▸ **Texte source**:
Audience publique du 18 octobre 2023

Rejet

M. VIGNEAU, président

Arrêt n° 678 F-D

Pourvoi n° Y 21-23.220

R É P U B L I Q U E F R A N Ç A I S E

_________________________

AU NOM DU PEUPLE FRANÇAIS
_________________________

ARRÊT DE LA COUR DE CASSATION, CHAMBRE COMMERCIALE, FINANCIÈRE ET ÉCONOMIQUE, DU 18 OCTOBRE 2023

La Société française de radiotéléphone (SFR), société anonyme, dont le siège est [Adresse 1], a formé le pourvoi n° Y 21-23.220 contre l’arrêt rendu le 24 septembre 2021 par la cour d’appel de Paris (pôle 5, chambre 11), dans le litige l’opposant à la société Orange, société anonyme, dont le siège est [Adresse 2], défenderesse à la cassation.

La demanderesse invoque, à l’appui de son pourvoi, un moyen de cassation.

Le dossier a été communiqué au procureur général.

Sur le rapport de Mme Michel-Amsellem, conseiller, les observations de la SCP Piwnica et Molinié, avocat de la Société française de radiotéléphone, de la SAS Boulloche, Colin, Stoclet et Associés, avocat de la société Orange, après débats en l’audience publique du 5 septembre 2023 où étaient présents M. Vigneau, président, Mme Michel-Amsellem, conseiller rapporteur, Mme Darbois, conseiller doyen, et Mme Labat, greffier de chambre,

la chambre commerciale, financière et économique de la Cour de cassation, composée des président et conseillers précités, après en avoir délibéré conformément à la loi, a rendu le présent arrêt.

Faits et procédure

1. Selon l’arrêt attaqué (Paris, 24 septembre 2021), rendu sur renvoi après cassation (Com., 16 septembre 2020, pourvoi n° 18-26.615), en 2006, la société Orange, opérateur historique de télécommunications en France, a publié une offre de vente en gros d’accès au service téléphonique dite « offre VGAST », à laquelle la Société française de radiotéléphone (la société SFR) a souscrit. Cette dernière, devenue le premier opérateur alternatif en téléphonie fixe, a envisagé de lancer une offre concurrente de l’offre dite « offre Résidence secondaire » (l’offre RS), proposée par la société Orange, qui permet à l’occupant d’une résidence secondaire de bénéficier d’un abonnement à une ligne téléphonique fixe et d’obtenir la suspension de sa ligne lorsque la résidence est inoccupée, moyennant le paiement d’une somme minime.

▸ **Vos tâches**:
a: Recopiez le passage de l'arrêt de la Cour de cassation allant de "La demanderesse invoque, à" jusqu'à "le présent arrêt.", en remplaçant "procureur général" par "avocat général".
b: Veuillez relever toutes les personnes que l'arrêt de la Cour de cassation désigne par « M. » ou « Mme ».
c: Prolongez l'arrêt de la Cour de cassation à partir de sa dernière phrase.
La liste qui suit n'est pas utile ici.

▸ **Jeu de données**:
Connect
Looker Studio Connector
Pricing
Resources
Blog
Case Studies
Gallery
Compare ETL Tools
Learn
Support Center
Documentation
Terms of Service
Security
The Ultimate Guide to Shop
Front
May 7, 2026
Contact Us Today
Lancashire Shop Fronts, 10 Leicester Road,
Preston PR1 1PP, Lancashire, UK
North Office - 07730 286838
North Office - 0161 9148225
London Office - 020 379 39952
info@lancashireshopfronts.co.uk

...

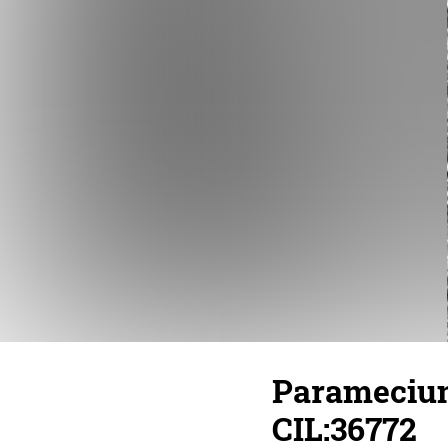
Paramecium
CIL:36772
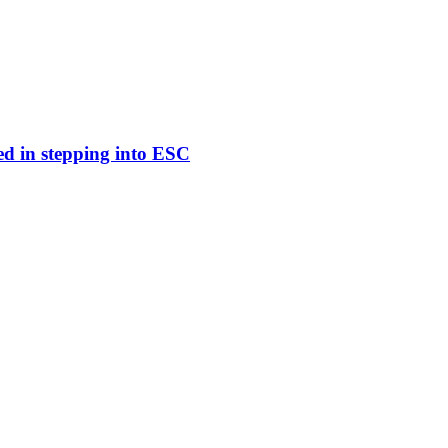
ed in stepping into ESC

---

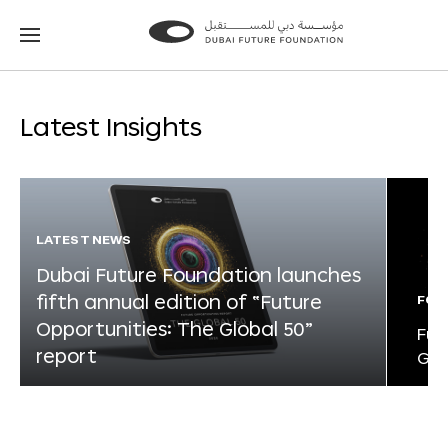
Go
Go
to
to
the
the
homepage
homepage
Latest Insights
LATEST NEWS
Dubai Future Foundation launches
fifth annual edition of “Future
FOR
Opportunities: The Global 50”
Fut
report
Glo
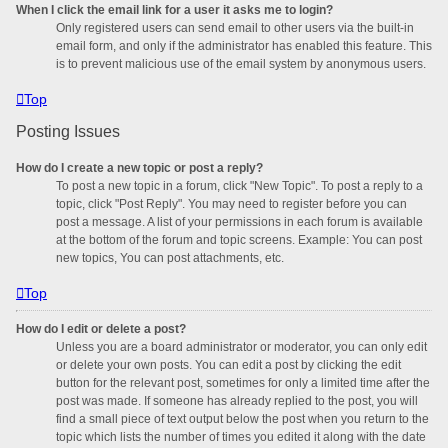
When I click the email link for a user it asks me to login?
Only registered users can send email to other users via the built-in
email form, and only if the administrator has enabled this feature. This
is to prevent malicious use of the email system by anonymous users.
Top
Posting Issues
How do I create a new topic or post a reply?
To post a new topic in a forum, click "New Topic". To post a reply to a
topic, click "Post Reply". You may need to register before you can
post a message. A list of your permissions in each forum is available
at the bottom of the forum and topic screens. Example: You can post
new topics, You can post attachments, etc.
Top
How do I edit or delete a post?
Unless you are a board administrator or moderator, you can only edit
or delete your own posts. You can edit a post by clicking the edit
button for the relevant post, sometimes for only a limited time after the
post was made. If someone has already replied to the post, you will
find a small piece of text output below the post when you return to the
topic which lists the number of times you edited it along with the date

▸ **Réponses par ordre**:
a:
La demanderesse invoque, à l’appui de son pourvoi, un moyen de cassation.

Le dossier a été communiqué au avocat général.

Sur le rapport de Mme Michel-Amsellem, conseiller, les observations de la SCP Piwnica et Molinié, avocat de la Société française de radiotéléphone, de la SAS Boulloche, Colin, Stoclet et Associés, avocat de la société Orange, après débats en l’audience publique du 5 septembre 2023 où étaient présents M. Vigneau, président, Mme Michel-Amsellem, conseiller rapporteur, Mme Darbois, conseiller doyen, et Mme Labat, greffier de chambre,

la chambre commerciale, financière et économique de la Cour de cassation, composée des président et conseillers précités, après en avoir délibéré conformément à la loi, a rendu le présent arrêt.

b: M. Vigneau, Mme Michel-Amsellem, Mme Darbois, Mme Labat

c:
2. Soutenant que la mise en oeuvre, par la société Orange, de modalités tarifaires qui ne permettaient pas, en cas de suspension temporaire de la ligne fixe par le client final, de suspendre parallèlement le paiement des redevances mensuelles de l’offre VGAST, l’empêchant ainsi de lancer une telle offre dans des conditions économiques viables, constituait une pratique de « ciseaux tarifaires » constitutive d’un abus de position dominante, la société SFR a assigné cette société en réparation du préjudice subi.

Examen du moyen

Sur le moyen, pris en sa deuxième branche

3. En application de l’article 1014, alinéa 2, du code de procédure civile, il n’y a pas lieu de statuer par une décision spécialement motivée sur ce grief qui n’est manifestement pas de nature à entraîner la cassation.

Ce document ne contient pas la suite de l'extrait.